» **About this exercise**
From the Kakuma refugee camp passage below, pull out everything from "The sprawling Kakuma" down to "miles to Kenya.", unchanged.

» **Source text**
The arrival of some 44,000 South Sudanese refugees since late 2013, when fighting broke out between forces loyal to President Salva Kiir and rebels allied with former Vice President Riek Machar, has stretched the camp to its limits.
"Before the resumption of the current crisis, what we hoped was that the camp would shut. But what we've seen, since December 2013, is actually the contrary," said Raouf Mazou, the U.N. refugee agency's Kenya representative.
Kakuma is home to some 185,000 people, mostly from South Sudan, and with the planned expansion it will soon accommodate up to 80,000 more. The extra space will help ease congestion as well as make room for new arrivals.
The sprawling Kakuma camp was set up in Kenya's arid Turkana County in 1992 to accommodate thousands of "Lost Boys" who fled the southern part of what was then Sudan and walked hundreds of miles to Kenya.
A 2005 peace deal paved the way for South Sudan's 2011 independence and the United Nations launched a repatriation programme. By 2008, officials contemplated the camp's closure.
But the crisis involving long-time rivals Kiir and Machar has led to fierce fighting along ethnic lines: Kiir is an ethnic Dinka and Machar is Nuer.

» **Supplied material**
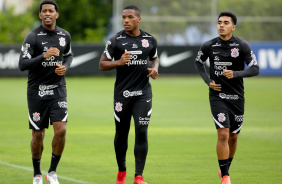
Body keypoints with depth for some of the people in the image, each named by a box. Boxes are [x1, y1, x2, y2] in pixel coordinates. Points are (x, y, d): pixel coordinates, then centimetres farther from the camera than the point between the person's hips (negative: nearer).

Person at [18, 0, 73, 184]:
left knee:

» **Answer to this task**
The sprawling Kakuma camp was set up in Kenya's arid Turkana County in 1992 to accommodate thousands of "Lost Boys" who fled the southern part of what was then Sudan and walked hundreds of miles to Kenya.